▸ **Your assignment**
Write out each record exactly and skip every image.

(Bounding box coordinate data)
___
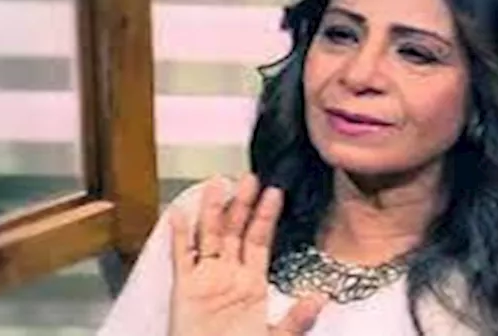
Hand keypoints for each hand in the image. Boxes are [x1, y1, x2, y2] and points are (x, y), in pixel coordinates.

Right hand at [169, 174, 326, 335]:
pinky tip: (179, 213)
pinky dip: (178, 235)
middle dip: (241, 204)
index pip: (260, 240)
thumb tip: (319, 299)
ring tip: (216, 184)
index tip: (275, 192)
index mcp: (252, 283)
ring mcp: (206, 279)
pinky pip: (181, 257)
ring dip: (212, 211)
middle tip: (248, 177)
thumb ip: (296, 320)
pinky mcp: (185, 289)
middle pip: (235, 231)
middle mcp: (229, 274)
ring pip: (209, 236)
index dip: (266, 216)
___
▸ **Your response**
Hand keypoints for each hand in the image. Boxes are [x1, y1, x2, y2] and points are (x, y), in pixel coordinates.

Right hand at [169, 174, 326, 335]:
pinky tip: (179, 213)
pinky dip: (178, 235)
middle dip: (241, 204)
index pip: (260, 240)
thumb tip: (319, 299)
ring tip: (216, 184)
index tip: (275, 192)
index mcp: (252, 283)
ring mcp: (206, 279)
pinky pip: (181, 257)
ring dip: (212, 211)
middle tip: (248, 177)
thumb ip: (296, 320)
pinky mcp: (185, 289)
middle pip: (235, 231)
middle mcp: (229, 274)
ring pip: (209, 236)
index dip: (266, 216)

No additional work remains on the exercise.